Stel je voor: een leerling raakt betrokken bij drugshandel. Wat zie je dan? Een dader? Of misschien ook een slachtoffer?
In mijn onderzoek naar de rol van het voortgezet onderwijs in het signaleren en voorkomen van zware en georganiseerde criminaliteit, wordt die vraag steeds urgenter.
Jongeren worden geronseld voor hand- en spandiensten, ingezet als uithaler in de haven, of onder druk gezet om drugs te verkopen. In juridische termen noemen we dit criminele uitbuiting: een vorm van mensenhandel waarbij jongeren systematisch worden aangezet tot strafbare feiten.
En precies daar zit het spanningsveld: jongeren die ogenschijnlijk ‘kiezen’ voor criminaliteit, blijken bij nader inzien vaak beperkt handelingsvrij. Dat maakt de grens tussen dader en slachtoffer niet alleen dun, maar ook gevaarlijk onduidelijk in de signalering ervan en hoe we hen vervolgens benaderen.
Scholen zijn een belangrijke plek om deze signalen op te vangen – mede omdat ze ook als wervingslocatie door criminele netwerken worden gebruikt. Toch blijkt uit mijn landelijke enquête onder onderwijsprofessionals dat velen de signalen moeilijk herkennen, of niet goed weten wat te doen als ze iets zien.

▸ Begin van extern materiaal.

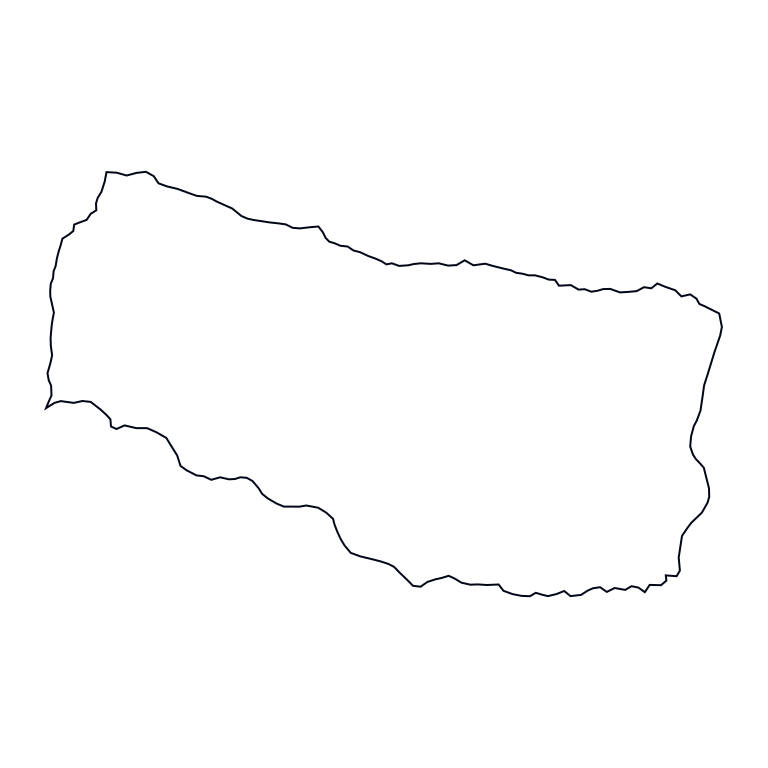 Taciba, São Paulo, Brazil (orthographic projection), rotated 270°
{"feature_id": "56859067B58101477098710", "entity_name": "Taciba", "entity_type": "district", "adm_level": 2, "iso_a3": "BRA", "parent_name": "Brazil", "parent_adm1": "São Paulo", "projection": "orthographic", "projection_center": [-51.338, -22.499], "detail": "fine", "context": "isolated", "style": "outline", "palette": "ink", "viewbox_px": 768, "rotation_deg": 270, "n_neighbors": 0, "source": "geoboundaries", "source_scale": "gbopen_adm2", "svg_char_len": 2934}
<svg xmlns="http://www.w3.org/2000/svg" viewBox="0 0 768 768"><g transform="rotate(270 384 384)"><path d="M182.2,413.0L181.3,420.6L186.0,427.3L188.6,435.1L190.0,441.5L192.2,448.7L189.4,454.7L185.3,461.5L183.3,470.4L183.6,477.7L183.0,486.8L183.5,498.6L177.2,503.5L173.9,512.5L172.1,521.7L171.8,530.0L175.2,535.8L173.2,542.4L171.9,547.9L173.9,556.4L177.0,564.2L171.9,570.5L173.1,581.1L177.3,587.5L179.7,592.9L180.8,600.1L176.1,606.8L180.0,614.7L178.1,625.2L181.8,631.5L180.4,638.5L175.8,644.8L183.1,649.7L182.8,661.0L187.4,666.4L192.6,665.8L191.8,676.6L197.4,679.9L210.5,678.7L232.1,682.0L240.6,687.8L245.3,691.4L255.4,701.9L265.2,707.5L271.0,709.2L279.7,709.0L300.3,703.8L304.5,700.1L308.9,695.9L313.5,692.9L321.5,690.2L331.8,691.1L341.8,693.8L347.5,696.8L357.5,700.5L373.1,702.8L382.6,704.1L393.8,707.7L415.7,714.4L432.5,720.2L441.0,721.9L454.5,719.2L458.1,711.9L461.6,705.0L464.1,699.3L469.3,696.5L473.6,690.2L471.6,681.4L477.7,675.3L481.3,665.0L484.5,657.3L479.7,651.3L480.8,644.0L476.9,636.7L476.1,628.2L475.6,620.0L479.1,610.2L478.9,603.1L477.2,597.3L476.3,591.3L478.8,584.7L478.4,578.6L482.9,570.8L482.3,559.0L488.1,555.0L488.4,548.7L490.6,543.0L492.7,534.9L492.7,528.4L494.3,522.4L495.2,516.1L497.7,511.0L499.5,503.1L502.0,493.1L504.3,485.2L502.7,473.4L507.7,464.7L502.9,456.5L502.4,448.1L504.7,438.7L504.1,430.9L504.7,421.1L504.0,413.9L502.7,408.2L502.1,399.1L504.7,391.9L503.6,386.4L506.6,381.8L509.4,375.5L512.0,368.2L515.8,360.1L517.5,353.5L521.5,347.6L522.2,340.5L524.7,334.7L526.3,329.3L530.1,325.6L535.7,322.9L541.5,318.4L540.8,310.3L539.6,299.9L540.2,292.6L543.6,285.8L544.7,277.9L545.6,269.4L546.9,261.0L548.0,253.7L549.4,247.4L552.0,241.4L559.5,232.2L563.1,224.1L566.5,216.6L569.2,211.7L571.3,206.2L572.1,196.9L575.2,188.1L579.2,177.2L581.6,167.0L584.7,158.5L591.9,153.7L596.2,145.9L595.1,136.5L592.5,126.7L595.3,116.6L595.9,106.5L586.4,104.7L576.1,101.4L570.2,97.7L564.6,96.0L557.7,96.3L554.3,90.8L548.1,86.6L545.6,79.7L543.4,74.2L537.0,73.3L533.6,69.1L529.3,62.4L522.2,60.5L516.6,58.7L509.6,56.9L501.8,55.6L496.8,53.6L489.7,53.0L484.4,50.8L477.7,50.2L471.6,50.3L462.6,52.3L455.4,53.9L449.2,52.7L442.7,51.7L436.0,51.1L430.2,50.6L422.4,50.8L412.8,52.1L406.9,50.9L401.0,49.3L394.9,47.5L387.9,48.7L382.3,51.1L372.6,51.5L365.6,48.4L359.9,46.1L365.1,54.4L366.9,60.8L365.1,73.8L367.0,82.4L366.1,90.7L358.5,100.5L353.0,106.5L348.7,110.4L341.5,111.0L339.0,116.5L342.6,124.6L339.9,136.1L339.9,147.0L335.9,156.1L330.1,166.3L323.7,170.2L312.5,177.2L302.1,180.5L297.7,186.6L292.6,196.5L291.8,203.6L288.2,211.3L290.7,220.1L288.7,228.9L289.0,235.0L290.7,240.3L290.2,246.7L287.0,252.5L279.8,258.6L274.2,262.1L269.5,267.9L264.4,276.7L261.4,283.9L261.4,292.7L261.3,299.1L262.5,306.3L260.3,318.1L255.3,326.3L249.1,333.1L243.8,334.4L236.5,337.2L228.9,340.7L222.3,344.7L215.1,350.8L211.6,360.4L208.9,371.7L206.6,380.6L204.1,388.3L201.1,394.1L194.9,400.1L189.0,406.3L182.2,413.0Z" fill="none" stroke="#020617" stroke-width="2"/></g></svg>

En dat is niet zo vreemd: signalen zijn vaak dubbelzinnig. Schoolverzuim, dure kleding, onrustig gedrag… het kán duiden op uitbuiting, maar ook op iets heel anders.
Wat je ziet aan de buitenkant, vertelt niet altijd het hele verhaal.
🎥 In deze video vertelt de moeder van Indy het aangrijpende verhaal van haar zoon. Het laat op schrijnende wijze zien hoe kinderen klem kunnen komen te zitten en toont hoe kwetsbaar jongeren kunnen zijn in zulke situaties.
Ik hoop dat zijn verdrietige verhaal bijdraagt aan bewustwording, erkenning en de bereidheid om jongeren te zien en helpen als ze afglijden – vóórdat het te laat is.
Het heeft mij in ieder geval enorm geraakt en nog meer doen voelen waarom ik me hiervoor inzet.